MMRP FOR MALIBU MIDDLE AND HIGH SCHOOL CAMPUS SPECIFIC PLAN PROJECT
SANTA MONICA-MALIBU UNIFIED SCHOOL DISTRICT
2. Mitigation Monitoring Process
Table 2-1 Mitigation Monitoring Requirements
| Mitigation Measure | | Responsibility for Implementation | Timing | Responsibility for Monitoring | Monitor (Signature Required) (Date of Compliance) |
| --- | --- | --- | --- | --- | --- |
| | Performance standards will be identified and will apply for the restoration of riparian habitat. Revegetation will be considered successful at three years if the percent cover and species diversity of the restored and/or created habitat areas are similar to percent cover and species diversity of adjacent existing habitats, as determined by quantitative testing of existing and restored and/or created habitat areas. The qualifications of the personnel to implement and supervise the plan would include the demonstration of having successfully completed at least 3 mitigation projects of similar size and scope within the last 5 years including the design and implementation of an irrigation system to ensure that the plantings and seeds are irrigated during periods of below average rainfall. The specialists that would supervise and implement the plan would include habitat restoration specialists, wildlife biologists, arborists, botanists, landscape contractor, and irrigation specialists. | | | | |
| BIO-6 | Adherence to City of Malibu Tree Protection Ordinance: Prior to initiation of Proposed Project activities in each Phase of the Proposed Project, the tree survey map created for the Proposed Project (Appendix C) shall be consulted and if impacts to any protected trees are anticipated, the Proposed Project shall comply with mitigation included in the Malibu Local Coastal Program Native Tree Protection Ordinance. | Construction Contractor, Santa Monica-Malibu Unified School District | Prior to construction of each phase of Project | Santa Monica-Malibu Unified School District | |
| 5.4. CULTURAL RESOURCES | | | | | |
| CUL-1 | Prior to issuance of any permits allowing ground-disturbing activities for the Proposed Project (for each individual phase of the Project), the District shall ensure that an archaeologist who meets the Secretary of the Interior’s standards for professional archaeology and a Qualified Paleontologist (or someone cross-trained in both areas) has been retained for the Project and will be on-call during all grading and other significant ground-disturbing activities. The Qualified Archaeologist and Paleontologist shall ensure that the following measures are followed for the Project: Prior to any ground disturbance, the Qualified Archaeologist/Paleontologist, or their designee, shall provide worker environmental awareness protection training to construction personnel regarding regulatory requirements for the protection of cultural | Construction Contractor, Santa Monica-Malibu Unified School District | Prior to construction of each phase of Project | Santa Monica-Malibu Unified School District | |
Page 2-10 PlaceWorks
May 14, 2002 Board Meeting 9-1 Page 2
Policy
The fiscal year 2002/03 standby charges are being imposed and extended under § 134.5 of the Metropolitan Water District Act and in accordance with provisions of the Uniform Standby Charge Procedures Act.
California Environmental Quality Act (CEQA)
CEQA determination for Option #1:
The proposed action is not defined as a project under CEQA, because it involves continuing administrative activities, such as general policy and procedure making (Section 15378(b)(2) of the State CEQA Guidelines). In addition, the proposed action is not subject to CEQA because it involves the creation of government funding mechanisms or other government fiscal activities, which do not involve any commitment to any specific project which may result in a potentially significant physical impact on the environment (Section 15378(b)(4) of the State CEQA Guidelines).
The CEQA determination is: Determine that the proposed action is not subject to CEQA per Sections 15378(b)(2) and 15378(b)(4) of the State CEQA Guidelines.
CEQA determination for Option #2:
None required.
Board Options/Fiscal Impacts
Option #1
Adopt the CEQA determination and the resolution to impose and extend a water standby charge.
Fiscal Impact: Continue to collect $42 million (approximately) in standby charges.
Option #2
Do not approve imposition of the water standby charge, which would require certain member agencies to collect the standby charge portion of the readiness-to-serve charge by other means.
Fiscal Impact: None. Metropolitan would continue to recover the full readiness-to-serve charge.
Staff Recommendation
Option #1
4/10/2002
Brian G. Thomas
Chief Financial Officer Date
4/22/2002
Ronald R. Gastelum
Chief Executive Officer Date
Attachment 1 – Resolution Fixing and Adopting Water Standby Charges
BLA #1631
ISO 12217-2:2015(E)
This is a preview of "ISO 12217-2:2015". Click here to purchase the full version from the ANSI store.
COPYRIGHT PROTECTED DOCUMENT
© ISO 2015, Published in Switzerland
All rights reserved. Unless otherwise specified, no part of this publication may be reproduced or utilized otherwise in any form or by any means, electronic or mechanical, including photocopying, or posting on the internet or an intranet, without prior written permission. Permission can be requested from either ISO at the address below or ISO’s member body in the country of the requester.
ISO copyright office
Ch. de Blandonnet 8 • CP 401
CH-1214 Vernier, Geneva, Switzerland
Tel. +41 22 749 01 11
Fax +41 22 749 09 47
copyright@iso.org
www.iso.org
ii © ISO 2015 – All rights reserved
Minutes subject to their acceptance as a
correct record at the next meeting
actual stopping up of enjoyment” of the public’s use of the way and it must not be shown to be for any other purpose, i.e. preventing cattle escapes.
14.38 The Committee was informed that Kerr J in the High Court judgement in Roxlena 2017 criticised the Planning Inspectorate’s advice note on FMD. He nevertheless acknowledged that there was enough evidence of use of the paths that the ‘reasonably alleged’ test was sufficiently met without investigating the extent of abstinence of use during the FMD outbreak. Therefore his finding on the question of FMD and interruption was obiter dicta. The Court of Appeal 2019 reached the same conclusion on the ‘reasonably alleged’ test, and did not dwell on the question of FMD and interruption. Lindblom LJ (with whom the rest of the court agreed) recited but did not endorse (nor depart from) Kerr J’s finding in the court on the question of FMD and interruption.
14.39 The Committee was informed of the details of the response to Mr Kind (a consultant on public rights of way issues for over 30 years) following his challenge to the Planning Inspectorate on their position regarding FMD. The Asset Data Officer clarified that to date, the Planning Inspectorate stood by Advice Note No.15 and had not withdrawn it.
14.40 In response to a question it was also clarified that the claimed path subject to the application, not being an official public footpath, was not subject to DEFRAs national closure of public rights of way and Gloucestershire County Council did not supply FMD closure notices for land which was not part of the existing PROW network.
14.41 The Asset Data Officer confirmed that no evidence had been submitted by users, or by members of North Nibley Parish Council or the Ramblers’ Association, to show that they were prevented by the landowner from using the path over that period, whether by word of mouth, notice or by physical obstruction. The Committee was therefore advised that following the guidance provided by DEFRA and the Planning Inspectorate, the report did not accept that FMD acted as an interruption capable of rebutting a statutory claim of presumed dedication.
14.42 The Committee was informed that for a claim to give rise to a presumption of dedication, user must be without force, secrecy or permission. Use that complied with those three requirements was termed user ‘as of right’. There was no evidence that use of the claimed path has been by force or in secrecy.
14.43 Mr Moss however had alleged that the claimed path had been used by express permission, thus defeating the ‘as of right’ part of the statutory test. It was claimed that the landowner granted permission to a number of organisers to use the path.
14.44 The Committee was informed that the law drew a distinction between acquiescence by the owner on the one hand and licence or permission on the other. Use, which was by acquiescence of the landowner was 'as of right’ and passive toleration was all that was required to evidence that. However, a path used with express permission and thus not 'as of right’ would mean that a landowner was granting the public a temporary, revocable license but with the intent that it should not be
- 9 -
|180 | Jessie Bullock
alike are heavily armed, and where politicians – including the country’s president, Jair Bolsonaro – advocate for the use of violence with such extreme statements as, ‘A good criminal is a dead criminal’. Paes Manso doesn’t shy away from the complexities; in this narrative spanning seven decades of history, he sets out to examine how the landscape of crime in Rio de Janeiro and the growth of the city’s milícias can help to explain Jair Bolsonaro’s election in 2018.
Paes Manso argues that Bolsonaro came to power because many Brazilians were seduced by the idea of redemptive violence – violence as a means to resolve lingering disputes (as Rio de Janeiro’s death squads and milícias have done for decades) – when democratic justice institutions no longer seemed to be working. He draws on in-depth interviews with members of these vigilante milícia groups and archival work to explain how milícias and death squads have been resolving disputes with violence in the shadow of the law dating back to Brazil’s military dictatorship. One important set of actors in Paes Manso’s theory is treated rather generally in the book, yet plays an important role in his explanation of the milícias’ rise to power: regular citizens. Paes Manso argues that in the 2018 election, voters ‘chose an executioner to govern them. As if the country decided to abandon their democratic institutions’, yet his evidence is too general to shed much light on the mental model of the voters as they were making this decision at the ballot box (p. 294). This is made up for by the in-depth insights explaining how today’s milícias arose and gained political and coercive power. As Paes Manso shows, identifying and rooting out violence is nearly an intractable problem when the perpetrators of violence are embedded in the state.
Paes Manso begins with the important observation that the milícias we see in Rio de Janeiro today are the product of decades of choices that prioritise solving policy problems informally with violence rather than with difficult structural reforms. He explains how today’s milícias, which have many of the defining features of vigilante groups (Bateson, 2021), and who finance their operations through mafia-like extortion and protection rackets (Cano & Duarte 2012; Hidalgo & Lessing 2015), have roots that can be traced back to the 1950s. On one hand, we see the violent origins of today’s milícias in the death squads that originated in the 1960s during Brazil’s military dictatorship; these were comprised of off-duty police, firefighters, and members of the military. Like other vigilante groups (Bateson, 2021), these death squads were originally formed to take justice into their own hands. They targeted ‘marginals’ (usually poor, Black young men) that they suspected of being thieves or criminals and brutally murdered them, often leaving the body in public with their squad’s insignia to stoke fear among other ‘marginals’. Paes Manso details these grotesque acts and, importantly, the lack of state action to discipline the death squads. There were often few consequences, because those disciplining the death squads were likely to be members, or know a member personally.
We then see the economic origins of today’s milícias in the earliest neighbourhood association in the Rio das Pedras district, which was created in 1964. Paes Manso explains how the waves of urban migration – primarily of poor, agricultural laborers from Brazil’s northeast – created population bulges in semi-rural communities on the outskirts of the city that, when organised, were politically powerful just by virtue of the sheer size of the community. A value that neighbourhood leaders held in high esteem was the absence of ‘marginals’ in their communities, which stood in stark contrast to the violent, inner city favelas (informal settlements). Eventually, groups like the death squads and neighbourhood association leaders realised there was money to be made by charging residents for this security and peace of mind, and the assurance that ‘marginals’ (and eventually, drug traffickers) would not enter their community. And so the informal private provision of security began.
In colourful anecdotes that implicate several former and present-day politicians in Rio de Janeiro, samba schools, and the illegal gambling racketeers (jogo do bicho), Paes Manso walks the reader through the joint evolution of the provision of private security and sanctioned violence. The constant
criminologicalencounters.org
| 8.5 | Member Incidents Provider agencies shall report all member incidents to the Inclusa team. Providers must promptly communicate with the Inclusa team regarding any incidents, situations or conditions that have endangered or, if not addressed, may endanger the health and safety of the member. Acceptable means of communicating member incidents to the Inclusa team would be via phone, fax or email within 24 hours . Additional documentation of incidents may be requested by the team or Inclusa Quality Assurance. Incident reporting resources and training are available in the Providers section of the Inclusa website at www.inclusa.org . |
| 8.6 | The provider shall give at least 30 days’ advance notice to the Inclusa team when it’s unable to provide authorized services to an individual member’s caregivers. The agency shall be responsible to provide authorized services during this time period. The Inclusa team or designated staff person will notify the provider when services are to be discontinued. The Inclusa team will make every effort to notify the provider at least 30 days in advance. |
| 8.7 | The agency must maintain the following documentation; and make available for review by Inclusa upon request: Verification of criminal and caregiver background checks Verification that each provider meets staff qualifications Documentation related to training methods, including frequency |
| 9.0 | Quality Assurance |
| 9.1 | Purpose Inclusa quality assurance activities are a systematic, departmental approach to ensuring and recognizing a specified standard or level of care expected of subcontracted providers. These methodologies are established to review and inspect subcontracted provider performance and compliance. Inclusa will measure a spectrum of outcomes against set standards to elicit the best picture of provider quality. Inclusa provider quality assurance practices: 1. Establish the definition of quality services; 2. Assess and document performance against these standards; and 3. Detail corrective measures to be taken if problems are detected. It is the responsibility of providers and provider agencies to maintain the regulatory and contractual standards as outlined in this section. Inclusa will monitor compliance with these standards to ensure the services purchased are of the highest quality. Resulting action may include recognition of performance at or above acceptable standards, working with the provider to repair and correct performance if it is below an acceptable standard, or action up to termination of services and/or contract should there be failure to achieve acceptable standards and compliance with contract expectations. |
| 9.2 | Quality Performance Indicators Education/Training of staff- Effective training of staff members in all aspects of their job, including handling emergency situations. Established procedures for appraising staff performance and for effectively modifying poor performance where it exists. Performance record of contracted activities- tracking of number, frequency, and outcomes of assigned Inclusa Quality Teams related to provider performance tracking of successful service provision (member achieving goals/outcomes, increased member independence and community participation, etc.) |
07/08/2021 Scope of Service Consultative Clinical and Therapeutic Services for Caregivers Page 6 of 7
★ ★ ★ ★ ★ ★ ★
EXERCISE INSTRUCTIONS.
Among the lines of the data, identify those with the word "Page". Copy each of them.

EXPECTED OUTPUT.
Page 2-10 PlaceWorks
May 14, 2002 Board Meeting 9-1 Page 2
07/08/2021 Scope of Service Consultative Clinical and Therapeutic Services for Caregivers Page 6 of 7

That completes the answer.